Write out every line of the records below word for word, keeping their original order.

[Transcribed page text]
*** Begin section ***
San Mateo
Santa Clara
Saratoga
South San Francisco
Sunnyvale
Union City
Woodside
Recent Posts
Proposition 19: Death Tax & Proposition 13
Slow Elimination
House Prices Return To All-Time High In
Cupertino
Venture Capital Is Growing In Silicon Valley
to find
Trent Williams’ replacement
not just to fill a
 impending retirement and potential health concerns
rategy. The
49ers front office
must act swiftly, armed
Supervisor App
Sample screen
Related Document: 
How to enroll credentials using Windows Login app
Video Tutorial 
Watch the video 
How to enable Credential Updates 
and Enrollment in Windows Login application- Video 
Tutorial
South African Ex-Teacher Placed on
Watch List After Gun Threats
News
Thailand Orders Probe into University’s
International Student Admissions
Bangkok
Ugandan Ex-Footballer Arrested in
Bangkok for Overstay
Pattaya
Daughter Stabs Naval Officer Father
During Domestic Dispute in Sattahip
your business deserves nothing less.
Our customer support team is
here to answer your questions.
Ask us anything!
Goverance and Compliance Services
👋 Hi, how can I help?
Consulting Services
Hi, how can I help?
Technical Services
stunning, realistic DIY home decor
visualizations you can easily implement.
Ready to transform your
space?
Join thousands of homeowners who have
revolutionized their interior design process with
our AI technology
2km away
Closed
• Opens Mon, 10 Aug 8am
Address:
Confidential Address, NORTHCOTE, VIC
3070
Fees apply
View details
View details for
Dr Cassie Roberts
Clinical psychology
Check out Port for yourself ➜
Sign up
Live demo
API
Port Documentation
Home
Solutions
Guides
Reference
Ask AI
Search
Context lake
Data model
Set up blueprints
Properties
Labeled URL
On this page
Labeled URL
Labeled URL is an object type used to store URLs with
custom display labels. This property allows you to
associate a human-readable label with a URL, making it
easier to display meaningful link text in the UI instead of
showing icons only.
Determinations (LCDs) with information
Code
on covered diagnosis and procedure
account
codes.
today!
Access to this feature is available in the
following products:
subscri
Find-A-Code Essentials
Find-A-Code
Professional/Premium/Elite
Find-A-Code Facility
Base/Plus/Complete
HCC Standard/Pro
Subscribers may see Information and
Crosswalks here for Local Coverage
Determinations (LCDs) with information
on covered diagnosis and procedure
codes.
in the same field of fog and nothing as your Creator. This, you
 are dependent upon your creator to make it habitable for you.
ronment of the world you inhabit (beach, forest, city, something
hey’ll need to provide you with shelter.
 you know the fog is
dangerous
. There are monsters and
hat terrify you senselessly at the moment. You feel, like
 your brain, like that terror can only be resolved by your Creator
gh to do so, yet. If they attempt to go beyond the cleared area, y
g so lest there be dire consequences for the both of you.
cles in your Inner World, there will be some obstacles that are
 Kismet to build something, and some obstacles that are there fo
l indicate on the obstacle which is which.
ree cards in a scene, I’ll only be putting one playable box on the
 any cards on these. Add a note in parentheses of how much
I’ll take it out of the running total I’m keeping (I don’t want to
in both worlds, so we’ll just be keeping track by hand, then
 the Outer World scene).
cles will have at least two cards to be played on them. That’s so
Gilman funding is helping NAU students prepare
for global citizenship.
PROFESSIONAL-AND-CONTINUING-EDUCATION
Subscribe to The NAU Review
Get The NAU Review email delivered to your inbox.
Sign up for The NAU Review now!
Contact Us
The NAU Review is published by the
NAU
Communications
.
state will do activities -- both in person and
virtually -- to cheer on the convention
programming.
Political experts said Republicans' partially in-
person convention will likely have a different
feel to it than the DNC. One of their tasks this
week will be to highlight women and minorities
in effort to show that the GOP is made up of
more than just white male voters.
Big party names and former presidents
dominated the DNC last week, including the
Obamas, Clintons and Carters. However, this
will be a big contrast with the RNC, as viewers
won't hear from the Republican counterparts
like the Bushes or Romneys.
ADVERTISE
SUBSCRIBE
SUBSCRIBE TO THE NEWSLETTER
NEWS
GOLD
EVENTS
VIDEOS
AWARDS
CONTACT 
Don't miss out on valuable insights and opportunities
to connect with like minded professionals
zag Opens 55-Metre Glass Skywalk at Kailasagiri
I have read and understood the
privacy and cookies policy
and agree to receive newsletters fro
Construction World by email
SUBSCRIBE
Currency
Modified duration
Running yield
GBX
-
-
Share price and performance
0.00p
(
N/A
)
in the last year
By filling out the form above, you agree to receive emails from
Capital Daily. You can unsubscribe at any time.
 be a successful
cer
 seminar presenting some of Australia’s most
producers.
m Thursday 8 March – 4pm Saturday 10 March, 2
*** End section ***
Completed exercise
San Mateo
Santa Clara
Saratoga
South San Francisco
Sunnyvale
Union City
Woodside
Recent Posts
Proposition 19: Death Tax & Proposition 13
Slow Elimination
House Prices Return To All-Time High In
Cupertino
Venture Capital Is Growing In Silicon Valley
to find
Trent Williams’ replacement
not just to fill a
 impending retirement and potential health concerns
rategy. The
49ers front office
must act swiftly, armed
Supervisor App
Sample screen
Related Document: 
How to enroll credentials using Windows Login app
Video Tutorial 
Watch the video 
How to enable Credential Updates 
and Enrollment in Windows Login application- Video 
Tutorial
South African Ex-Teacher Placed on
Watch List After Gun Threats
News
Thailand Orders Probe into University’s
International Student Admissions
Bangkok
Ugandan Ex-Footballer Arrested in
Bangkok for Overstay
Pattaya
Daughter Stabs Naval Officer Father
During Domestic Dispute in Sattahip
your business deserves nothing less.
Our customer support team is
here to answer your questions.
Ask us anything!
Goverance and Compliance Services
👋 Hi, how can I help?
Consulting Services
Hi, how can I help?
Technical Services
stunning, realistic DIY home decor
visualizations you can easily implement.
Ready to transform your
space?
Join thousands of homeowners who have
revolutionized their interior design process with
our AI technology
2km away
Closed
• Opens Mon, 10 Aug 8am
Address:
Confidential Address, NORTHCOTE, VIC
3070
Fees apply
View details
View details for
Dr Cassie Roberts
Clinical psychology
Check out Port for yourself ➜
Sign up
Live demo
API
Port Documentation
Home
Solutions
Guides
Reference
Ask AI
Search
Context lake
Data model
Set up blueprints
Properties
Labeled URL
On this page
Labeled URL
Labeled URL is an object type used to store URLs with
custom display labels. This property allows you to
associate a human-readable label with a URL, making it
easier to display meaningful link text in the UI instead of
showing icons only.
Determinations (LCDs) with information
Code
on covered diagnosis and procedure
account
codes.
today!
Access to this feature is available in the
following products:
subscri
Find-A-Code Essentials
Find-A-Code
Professional/Premium/Elite
Find-A-Code Facility
Base/Plus/Complete
HCC Standard/Pro
Subscribers may see Information and
Crosswalks here for Local Coverage
Determinations (LCDs) with information
on covered diagnosis and procedure
codes.
in the same field of fog and nothing as your Creator. This, you
 are dependent upon your creator to make it habitable for you.
ronment of the world you inhabit (beach, forest, city, something
hey’ll need to provide you with shelter.
 you know the fog is
dangerous
. There are monsters and
hat terrify you senselessly at the moment. You feel, like
 your brain, like that terror can only be resolved by your Creator
gh to do so, yet. If they attempt to go beyond the cleared area, y
g so lest there be dire consequences for the both of you.
cles in your Inner World, there will be some obstacles that are
 Kismet to build something, and some obstacles that are there fo
l indicate on the obstacle which is which.
ree cards in a scene, I’ll only be putting one playable box on the
 any cards on these. Add a note in parentheses of how much
I’ll take it out of the running total I’m keeping (I don’t want to
in both worlds, so we’ll just be keeping track by hand, then
 the Outer World scene).
cles will have at least two cards to be played on them. That’s so
Gilman funding is helping NAU students prepare
for global citizenship.
PROFESSIONAL-AND-CONTINUING-EDUCATION
Subscribe to The NAU Review
Get The NAU Review email delivered to your inbox.
Sign up for The NAU Review now!
Contact Us
The NAU Review is published by the
NAU
Communications
.
state will do activities -- both in person and
virtually -- to cheer on the convention
programming.
Political experts said Republicans' partially in-
person convention will likely have a different
feel to it than the DNC. One of their tasks this
week will be to highlight women and minorities
in effort to show that the GOP is made up of
more than just white male voters.
Big party names and former presidents
dominated the DNC last week, including the
Obamas, Clintons and Carters. However, this
will be a big contrast with the RNC, as viewers
won't hear from the Republican counterparts
like the Bushes or Romneys.
ADVERTISE
SUBSCRIBE
SUBSCRIBE TO THE NEWSLETTER
NEWS
GOLD
EVENTS
VIDEOS
AWARDS
CONTACT 
Don't miss out on valuable insights and opportunities
to connect with like minded professionals
zag Opens 55-Metre Glass Skywalk at Kailasagiri
I have read and understood the
privacy and cookies policy
and agree to receive newsletters fro
Construction World by email
SUBSCRIBE
Currency
Modified duration
Running yield
GBX
-
-
Share price and performance
0.00p
(
N/A
)
in the last year
By filling out the form above, you agree to receive emails from
Capital Daily. You can unsubscribe at any time.
 be a successful
cer
 seminar presenting some of Australia’s most
producers.
m Thursday 8 March – 4pm Saturday 10 March, 2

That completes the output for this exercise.